=== Your tasks ===
[1] In the post below on whether the universe had a beginning, what book by Edmund Whittaker does Pius XII quote, and when was it published?
[2] Which people does the post below on whether the universe had a beginning mention by name? List every one.

(Source text)

Thursday, November 10, 2016

Did the universe have a beginning?

Georges Lemaître
This question has fascinated scientists since 1931, when the Belgian astronomer, physicist and priest Georges Lemaître formulated the theory of the primordial atom, which since 1950 was known as the Big Bang theory. According to this cosmological theory, as the universe is expanding, if we move back in time we must come to a point (13,800 million years ago, the cosmologists tell us) when it would have gone through a singularity, with a volume tending to zero, while pressure and density would tend to infinity. Could this have been the beginning of the universe?
In 1951 Pope Pius XII, in a speech to the Pontifical Academy of Sciences, said the following words:
A mind illuminated and enriched by modern scientific knowledge, calmly evaluating this problem, is led to break the circle of a matter entirely independent and autochthonous, either uncreated, or because it has arisen by itself, and to rise to a creative Spirit... It seems really that present science, by jumping back over millions of centuries, has succeeded in being witness to that primordial “Fiat lux”, when out of nowhere burst forth, together with matter, a sea of light and radiation, while the particles of the chemical elements split and were reunited into millions of galaxies
Next, in the same speech, Pius XII quoted Edmund Whittaker, who in his book Space and Spirit (1946) wrote this:
These different calculations point to the conclusion that there was a time, some nine or ten billion years ago, prior to which the cosmos, if it existed, existed in a form totally different from anything we know, and this form constitutes the very last limit of science. We refer to it perhaps not improperly as creation... Were this conclusion to be confirmed by future research, it might well be considered as the most outstanding discovery of our times, since it represents a fundamental change in the scientific conception of the universe, similar to the one brought about four centuries ago by Copernicus.
Notice that Whittaker does not say that there was nothing before the Big Bang; he says that the universe, if it existed before the Big Bang, would have been radically different.

(End Source text)
(Records supplied)

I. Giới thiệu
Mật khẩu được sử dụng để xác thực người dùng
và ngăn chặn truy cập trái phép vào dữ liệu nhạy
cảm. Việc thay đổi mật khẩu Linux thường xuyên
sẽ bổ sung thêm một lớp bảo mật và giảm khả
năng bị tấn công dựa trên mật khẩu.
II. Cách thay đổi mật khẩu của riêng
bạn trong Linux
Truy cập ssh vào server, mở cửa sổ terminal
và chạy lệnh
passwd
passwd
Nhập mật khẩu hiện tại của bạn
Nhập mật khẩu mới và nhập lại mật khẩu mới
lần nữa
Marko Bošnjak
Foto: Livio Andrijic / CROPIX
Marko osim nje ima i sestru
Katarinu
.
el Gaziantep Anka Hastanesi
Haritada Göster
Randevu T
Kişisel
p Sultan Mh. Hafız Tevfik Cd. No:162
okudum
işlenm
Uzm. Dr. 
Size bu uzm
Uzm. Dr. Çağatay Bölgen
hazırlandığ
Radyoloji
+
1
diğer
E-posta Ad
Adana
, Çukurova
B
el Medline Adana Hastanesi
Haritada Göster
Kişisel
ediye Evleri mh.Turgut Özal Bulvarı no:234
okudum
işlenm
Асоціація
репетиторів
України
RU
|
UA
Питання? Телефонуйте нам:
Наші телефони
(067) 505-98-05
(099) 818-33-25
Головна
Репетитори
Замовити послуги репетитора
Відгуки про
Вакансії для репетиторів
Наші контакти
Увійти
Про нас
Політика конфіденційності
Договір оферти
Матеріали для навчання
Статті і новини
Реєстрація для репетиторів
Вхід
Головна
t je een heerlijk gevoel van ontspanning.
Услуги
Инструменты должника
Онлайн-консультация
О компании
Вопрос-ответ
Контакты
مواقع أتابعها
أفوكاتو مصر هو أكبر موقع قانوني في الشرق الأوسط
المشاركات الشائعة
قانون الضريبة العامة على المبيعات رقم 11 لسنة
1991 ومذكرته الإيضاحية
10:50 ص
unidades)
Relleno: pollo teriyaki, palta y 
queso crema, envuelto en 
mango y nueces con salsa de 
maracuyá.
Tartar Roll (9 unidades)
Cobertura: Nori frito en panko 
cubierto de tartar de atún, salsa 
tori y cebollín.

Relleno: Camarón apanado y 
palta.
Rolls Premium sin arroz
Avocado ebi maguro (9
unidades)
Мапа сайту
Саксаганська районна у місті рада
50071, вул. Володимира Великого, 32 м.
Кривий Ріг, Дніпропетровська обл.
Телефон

(End Records supplied)

=== Task responses ===
[1] Space and Spirit, published in 1946.

[2] Georges Lemaître, Pope Pius XII, Edmund Whittaker, Copernicus